The possible settlement
Underwriters examine the case from all sides. They carefully consider the case’s duration while assessing the amount of settlement you’re expecting to get. They want to make sure that the case will bring in enough money to pay the fees. This includes the company’s interest, the lawsuit cost, and ancillary and other litigation-related fees.
How committed the plaintiff is to the case
A cash advance for settlement makes the lawsuit process easier for the plaintiff. As mentioned earlier, lawsuits can be frustrating because of how long it takes to conclude one.
With fewer financial concerns, plaintiffs can wait until after the pretrial has developed. Lawsuit loans can help you stay committed to the case for longer periods. During this time, the funding company will be able to assess the full potential of your case.
Your lawyer’s level of experience
If your lawyer doesn’t agree or comply, the funding company often won’t join an arrangement. Most lawsuit lenders want to work with lawyers who have a track record of successful personal injury claims. It also helps if your lawyer knows how pre settlement funding works and how you can benefit from it.

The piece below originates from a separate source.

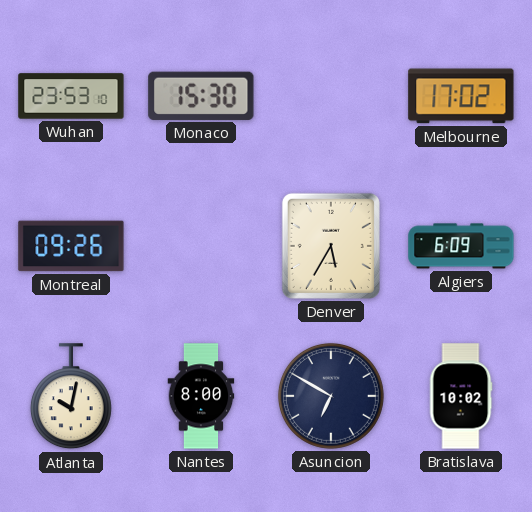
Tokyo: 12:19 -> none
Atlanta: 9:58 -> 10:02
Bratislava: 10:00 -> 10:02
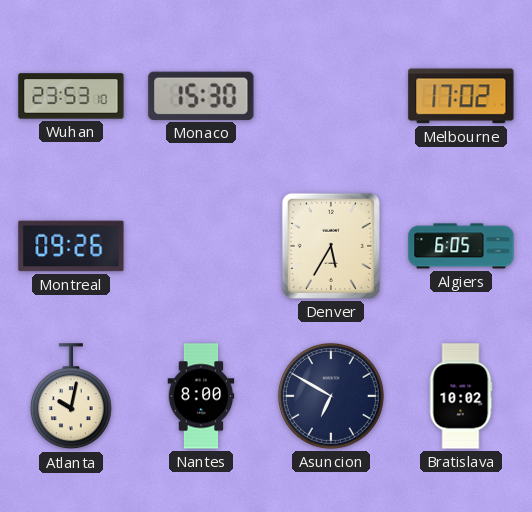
Algiers: 6:09 -> 6:05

In fact, many seasoned personal injury attorneys accept advances on their contingency fees. This way, they can manage their companies and cover legal fees as they, too, wait for a settlement.
How Much Money Can You Get From a Typical Pre Settlement Funding Company?
Damages and the insurance coverage of the party at fault are the two factors that determine the value of your case. And this increases with the policy limits. A lawsuit loan agency will use the severity of the injury and the policy restrictions to know how much they will give you.
There is no minimum or maximum amount of cash advance you will receive. But, funding agencies often give up to 10-15% of the case’s estimated worth. Simply put, if they learn that a case is worth $50,000, they will offer you an advance of about $5,000.
Where Can You Use the Money You Got From Pre Settlement Funding?
Unlike other lenders, lawsuit loan companies are not strict about how you use your funds. You can use the money you get to pay for any expense, including:
- Health-related expenses
- Cost of living expenses
- School-related expenses
- Repairing or replacing vehicles
- Repairing damage to property
- Paying rent or a mortgage
You own the money you get from pre settlement funding. You’re just getting the settlement you’re negotiating in advance. You are free to use your funds in any way you see fit, whether it’s to pay off debts or cover injury-related expenses.
Is Pre Settlement Funding Right for You?
As stated before, pre settlement funding is not for everyone. You can consider getting one if:
- You acquired injuries because of someone else’s negligence
- You need help with paying bills
- You don’t have any other financing options left
- You’ll most likely get a large settlement
But, you need to know that not all states have laws about pre settlement funding. It differs from where you are, and it can be challenging to find a reliable lender. If you can manage the risks and meet the requirements, this type of financing is a great option to think about.